Praca pod presją czasu, pośpiech, zmęczenie. Wszystko to wywołuje ogromny stres. Jeśli trwa zbyt długo, zacznijmy martwić się o swoje zdrowie... Takie oto zdanie rzuciło mi się w oczy, gdy po długim, męczącym i - co tu dużo gadać - stresującym dniu w delegacji kliknęłam w artykuł na wp.pl zatytułowany "Uważaj! To zabija powoli..."

No, ładnie - pomyślałam - wszystko się zgadza. Wczoraj poszłam spać grubo po północy. Obudziłam się o 4-ej nad ranem. Wysłałam 5 maili. Napisałam tekst wystąpienia na konferencję. O 7.30 odbyłam wysoce stresujące spotkanie, które z założenia miało być śniadaniem, ale przełknąć cokolwiek było trudno. Potem cały dzień przeżyłam w poczuciu, że doba jest za krótka i nie ma cienia szans, by z wszystkim zdążyć. No i nie zaliczyć przy okazji wpadki.

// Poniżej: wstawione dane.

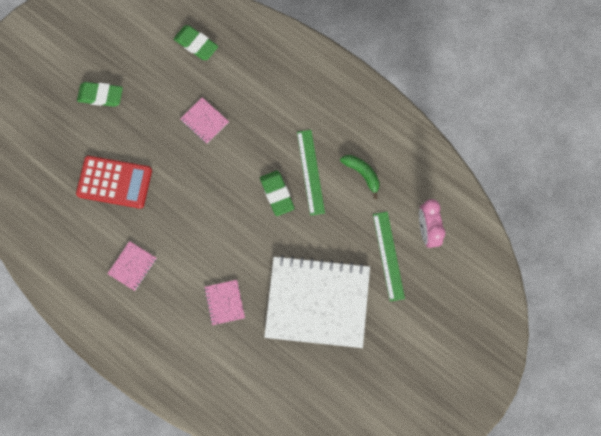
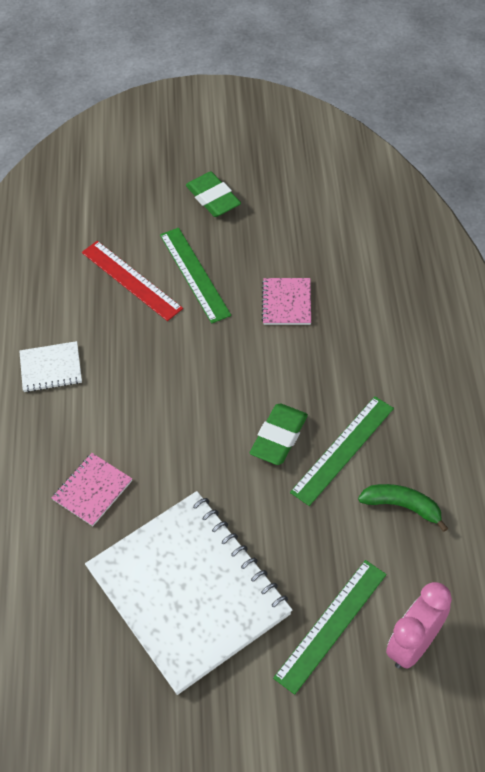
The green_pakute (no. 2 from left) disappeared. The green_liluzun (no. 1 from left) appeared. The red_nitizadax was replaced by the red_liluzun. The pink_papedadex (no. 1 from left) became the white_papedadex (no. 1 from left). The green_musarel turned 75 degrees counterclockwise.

Praca pod presją czasu, pośpiech, zmęczenie, stres. Zaczynam się martwić. Bo TO ZABIJA POWOLI. Zaraz, zaraz... Czy to znaczy, że lepiej by było, gdyby zabijało szybciej? Znienacka? Zza węgła? Tak - łups! - i po krzyku? Że - dajmy na to - dostaję stresującego maila, na którego muszę odpowiedzieć szybko, już, natychmiast i zaraz po tym, jak wcisnę ENTER, padam trupem?

O, nie, mili państwo! To ja dziękuję uprzejmie! Pani BB jednak woli powoli. Bo, jak wynika z jej życiowego doświadczenia, życie od samego początku zabija. I na ogół trwa to jakieś kilkadziesiąt lat. W dodatku, zabija tylko częściowo - duszy nie tyka.

No, ale to już całkiem inna historia.


sobota, 10 września 2011

Czym skorupka...

Słoneczna sobota. Jadę sobie rowerkiem przez warszawskie ulice - z Pola Mokotowskiego do domu. Po chodniku, bo szeroki i pusty, a jechać po ulicy - zgroza. Na wielkim skrzyżowaniu Towarowej z Prostą zatrzymuje mnie czerwone światło. Obok mnie przystaje urocza parka - młoda mamusia (tak na oko, ze dwadzieścia latek) i jeszcze młodsza córusia (tak na oko - jakieś 3). Mamusia ufarbowana na kruczą czerń, jedną ręką trzyma wózek-spacerówkę z blond-aniołkiem, a w drugiej dzierży przy uchu komórkę.

- Wiesz co? Ja to, k..., pier...! - oświadcza asertywnie. - Jeśli ta k..., myśli, że będę zapier... za te gówniane grosze, to chyba ją poje...! - dodaje stanowczo. - To ja już, k..., wolę te pier... ulotki roznosić niż u niej, k..., zapier...! - konkluduje.

A aniołek liże lizaka i słucha. I właśnie odbiera kolejną zapewne lekcję życia. Niech się czarnowłosa mamusia nie zdziwi, jeśli za parę lat młodociana anielica oświadczy jej stanowczo: - A co ty, kur..., myślisz? Że ja będę do tej jeb... szkoły zapier...? Chyba cię poje...!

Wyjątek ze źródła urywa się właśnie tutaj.